Ten years ago Chanthy bought several plots of land above the road and received titles stamped by the local government. But people were called to a meeting in January and Chanthy’s husband returned with his hands shaking. He didn’t speak for days. “There’s no way for us to win,” he finally said: an estate agent, Everfortune Real Estate, was reclaiming the area saying their titles, sold through middlemen, were never valid. I can’t accept this. The land should belong to the people. Living in Cambodia is so hard
Neither Everfortune Real Estate nor an O’Okhna Heng official responded to questions about the evictions.
Chanthy says that people had to flee bulldozers, leaving all their belongings behind. Her home is one of a few left at the top of the village. She owes $11,000 in microfinance loans for useless land titles. “If they come again, I will just stay inside the house and let them demolish us too,” she says. “No one can help this place.”

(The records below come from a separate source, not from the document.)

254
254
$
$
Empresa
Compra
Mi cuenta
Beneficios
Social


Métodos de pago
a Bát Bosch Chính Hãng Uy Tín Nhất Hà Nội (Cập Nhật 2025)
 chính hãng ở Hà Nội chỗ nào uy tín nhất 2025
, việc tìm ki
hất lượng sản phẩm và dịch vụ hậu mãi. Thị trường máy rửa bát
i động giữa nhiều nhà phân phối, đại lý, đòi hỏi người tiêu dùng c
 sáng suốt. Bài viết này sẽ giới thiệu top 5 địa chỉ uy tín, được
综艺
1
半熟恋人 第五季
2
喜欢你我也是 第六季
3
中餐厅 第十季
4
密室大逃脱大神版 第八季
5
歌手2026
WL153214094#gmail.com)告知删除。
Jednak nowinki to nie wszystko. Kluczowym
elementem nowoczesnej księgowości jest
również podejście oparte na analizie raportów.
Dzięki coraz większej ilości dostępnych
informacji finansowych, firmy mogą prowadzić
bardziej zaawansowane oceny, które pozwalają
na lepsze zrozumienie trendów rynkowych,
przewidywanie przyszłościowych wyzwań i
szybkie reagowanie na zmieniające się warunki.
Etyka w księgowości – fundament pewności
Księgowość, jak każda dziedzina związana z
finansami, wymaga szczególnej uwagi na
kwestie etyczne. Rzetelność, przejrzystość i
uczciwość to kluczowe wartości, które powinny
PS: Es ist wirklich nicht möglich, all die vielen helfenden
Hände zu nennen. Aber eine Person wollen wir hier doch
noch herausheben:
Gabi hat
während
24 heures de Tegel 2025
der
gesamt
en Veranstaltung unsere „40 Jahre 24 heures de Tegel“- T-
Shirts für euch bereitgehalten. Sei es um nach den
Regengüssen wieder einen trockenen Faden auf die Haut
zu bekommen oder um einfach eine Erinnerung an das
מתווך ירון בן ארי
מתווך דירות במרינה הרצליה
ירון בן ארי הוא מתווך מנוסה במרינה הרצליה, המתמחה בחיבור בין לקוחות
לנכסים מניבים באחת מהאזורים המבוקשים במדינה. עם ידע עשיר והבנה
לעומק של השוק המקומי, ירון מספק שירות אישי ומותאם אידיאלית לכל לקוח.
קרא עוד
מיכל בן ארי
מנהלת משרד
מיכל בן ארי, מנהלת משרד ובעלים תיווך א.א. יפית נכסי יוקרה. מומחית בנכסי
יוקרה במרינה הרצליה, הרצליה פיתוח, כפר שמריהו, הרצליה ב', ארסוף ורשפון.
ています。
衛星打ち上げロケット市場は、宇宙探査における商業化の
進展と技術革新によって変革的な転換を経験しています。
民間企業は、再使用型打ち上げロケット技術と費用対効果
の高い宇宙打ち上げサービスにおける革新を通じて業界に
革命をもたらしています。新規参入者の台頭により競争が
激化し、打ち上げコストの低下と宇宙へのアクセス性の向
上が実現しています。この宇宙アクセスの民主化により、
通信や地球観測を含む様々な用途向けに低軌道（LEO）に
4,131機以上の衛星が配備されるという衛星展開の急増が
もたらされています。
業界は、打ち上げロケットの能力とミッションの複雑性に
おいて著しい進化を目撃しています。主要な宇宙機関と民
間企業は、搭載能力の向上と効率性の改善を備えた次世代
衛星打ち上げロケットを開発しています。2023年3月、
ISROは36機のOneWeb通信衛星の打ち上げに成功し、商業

Near Sihanoukville airport, 70-year-old Kav Phor is refusing to move from where she has been raising chickens and ducks since 1983. Years ago, Phor faced another land dispute and won her farm back by court order. “New year, new problem,” she says. She thinks the compensatory plot of land authorities offered is too close to another development project, meaning she could be evicted again.
She has not left her shack for weeks, relying on her children to bring her supplies. “I can’t accept this,” Phor says. “Here, the land [should] belong to the people. Living in Cambodia is so hard.”